Last week, the National Transportation Safety Board (NTSB) called for all U.S. vehicles to come equipped with “connected-vehicle technology,” which would involve wireless components in every car that could allow them to then “talk” to one another.
This proposal followed the NTSB’s investigation of two bus accidents, both of which involved intersection collisions with trucks and resulted in the death of a student. The main focus was on the accident near Chesterfield, N.J., that killed an 11-year-old girl.
The National Highway Traffic Safety Association (NHTSA) said last May that they believed the technology is not close to complete, but NTSB chairman Deborah Hersman said at the board’s meeting last week that the “technology, more than anything else, holds great promise to protect lives and prevent injuries.” Hersman believes that the NHTSA will have the ability to require this technology in all highway vehicles.
While the NTSB is hopeful, incorporating that kind of technology will be an elaborate process that involves overhauling aftermarket component systems and unifying state and federal laws over the complicated subject of operating cars with automated systems.
Despite the difficulty in establishing this kind of required technology, it is being studied in-depth across the country. The NHTSA began a yearlong study of 3,000 vehicles last August in Ann Arbor, Mich. This study uses technology similar to Wi-Fi that sends electronic data between cars, which would then notify the driver with a hazard warning in dangerous situations. The test focused on intersections, one of the main problem areas the NTSB was also focusing on in their discussion of connected vehicles.

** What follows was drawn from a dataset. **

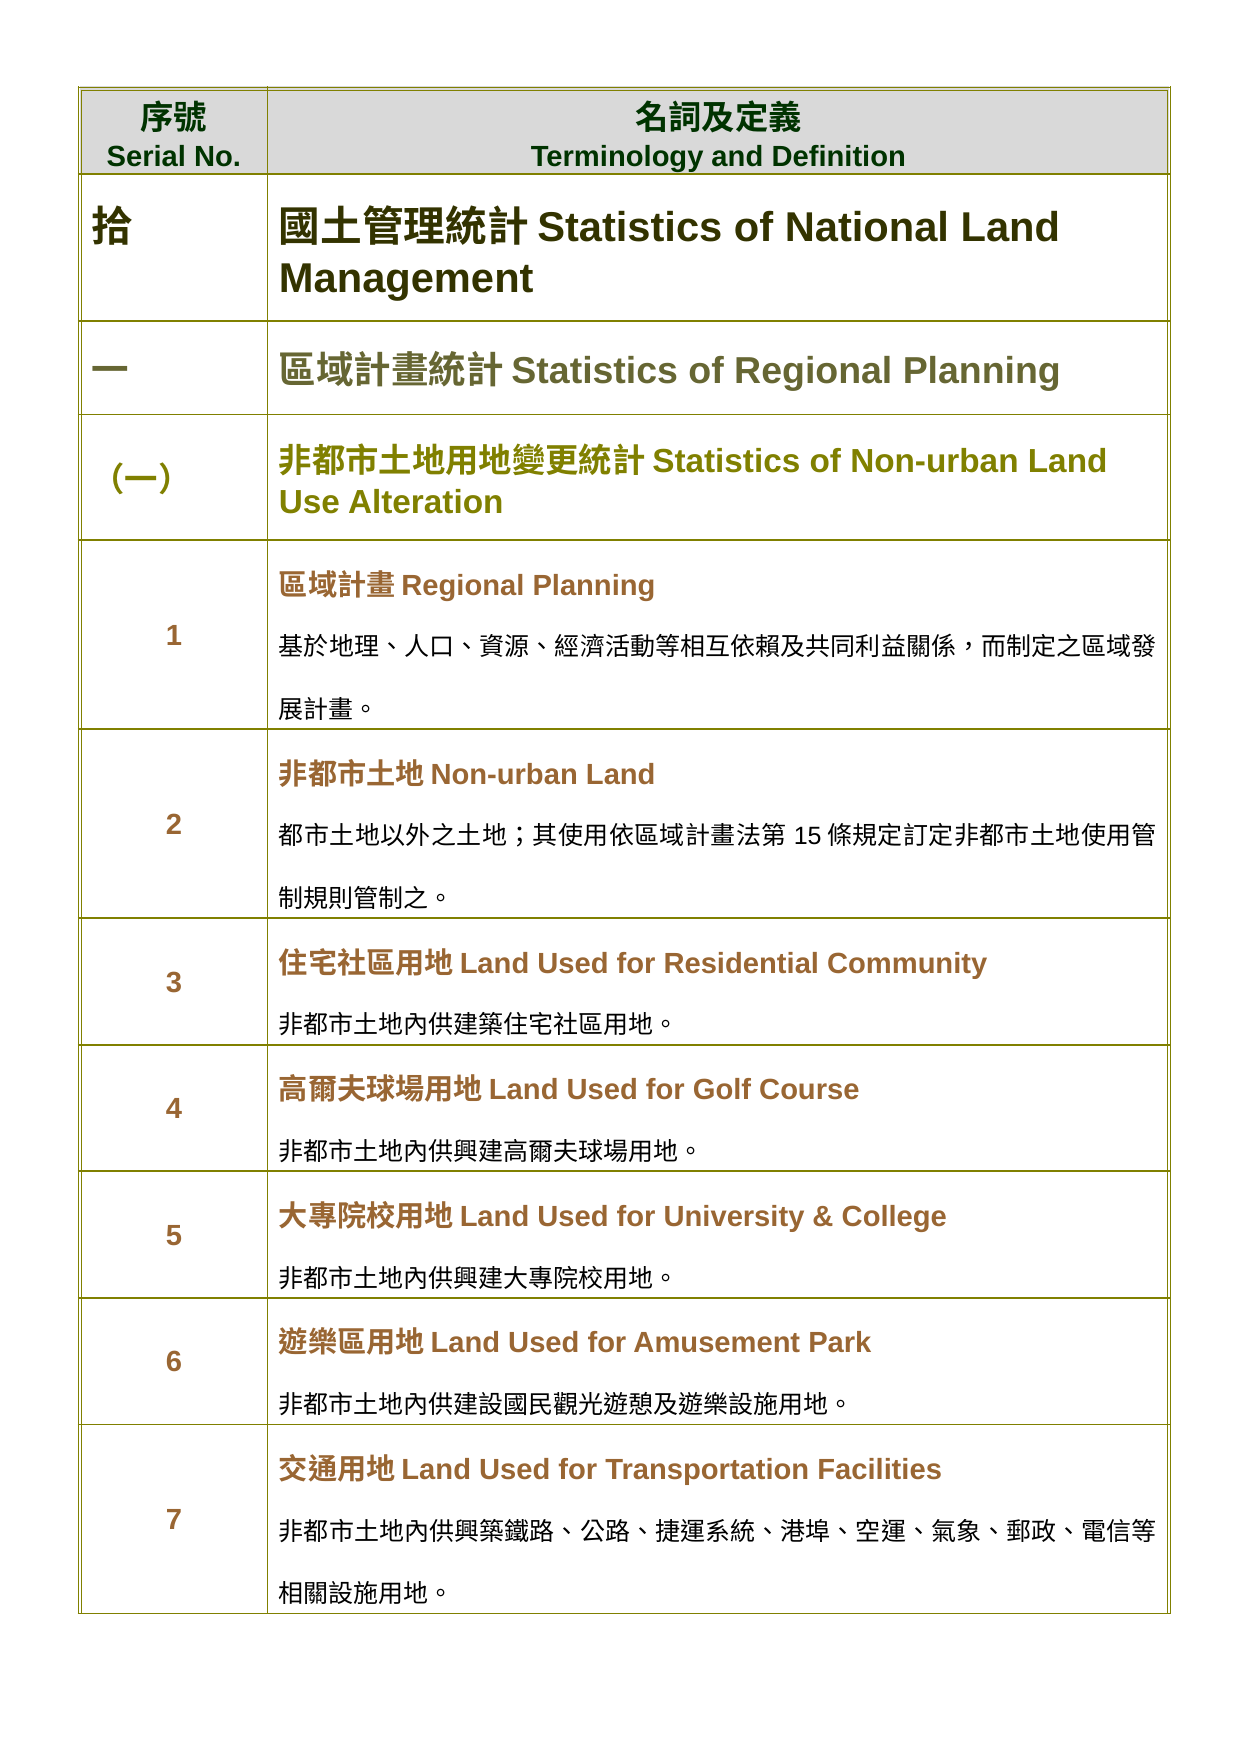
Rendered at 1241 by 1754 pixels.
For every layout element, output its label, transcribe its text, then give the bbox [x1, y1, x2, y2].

Unfortunately, the investigation of the New Jersey bus crash showed that many other factors were involved in the accident that could be prevented without connected-car technology. For instance, the bus driver was fatigued and using sedatives, which could have been prevented if he went through a more elaborate screening process. Had all his medications been disclosed, he likely wouldn’t have been issued a license in the first place. Seatbelts on the bus, something that the NTSB is recommending to New Jersey authorities, also could have made a difference.

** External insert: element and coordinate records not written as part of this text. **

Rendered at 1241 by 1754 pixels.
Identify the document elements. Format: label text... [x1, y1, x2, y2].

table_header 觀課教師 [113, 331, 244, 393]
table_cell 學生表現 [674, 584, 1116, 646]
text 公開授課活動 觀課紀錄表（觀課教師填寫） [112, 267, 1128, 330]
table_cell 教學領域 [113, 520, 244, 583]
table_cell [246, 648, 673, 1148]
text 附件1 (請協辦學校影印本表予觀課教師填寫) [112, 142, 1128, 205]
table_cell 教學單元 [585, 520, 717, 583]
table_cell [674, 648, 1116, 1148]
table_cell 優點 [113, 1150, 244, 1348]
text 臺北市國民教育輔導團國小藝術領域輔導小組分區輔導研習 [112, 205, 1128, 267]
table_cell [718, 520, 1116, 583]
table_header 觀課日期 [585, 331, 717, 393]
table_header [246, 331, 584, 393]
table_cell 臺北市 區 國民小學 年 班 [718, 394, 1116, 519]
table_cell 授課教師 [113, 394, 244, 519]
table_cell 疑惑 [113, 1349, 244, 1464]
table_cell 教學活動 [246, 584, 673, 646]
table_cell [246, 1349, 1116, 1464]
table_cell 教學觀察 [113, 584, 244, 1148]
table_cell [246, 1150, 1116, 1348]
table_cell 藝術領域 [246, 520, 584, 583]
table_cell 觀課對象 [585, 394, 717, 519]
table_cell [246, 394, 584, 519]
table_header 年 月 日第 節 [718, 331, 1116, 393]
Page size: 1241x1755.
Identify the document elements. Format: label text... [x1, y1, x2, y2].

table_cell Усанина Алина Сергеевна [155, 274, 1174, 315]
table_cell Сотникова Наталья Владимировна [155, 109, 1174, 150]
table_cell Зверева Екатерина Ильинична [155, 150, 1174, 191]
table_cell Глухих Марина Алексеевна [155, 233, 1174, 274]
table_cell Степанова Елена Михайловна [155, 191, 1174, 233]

Overall, though the process of development is complicated and long, connected vehicles could be an important contribution to future traffic safety.
“Vehicle-to-vehicle communication has the potential to be the ultimate game-changer in roadway safety,” NHTSA Administrator David Strickland said, “but we need to understand how to apply the technology in an effective way in the real world.”
Without further testing, this technology seems to be far in the future. However, it seems to be on its way nonetheless.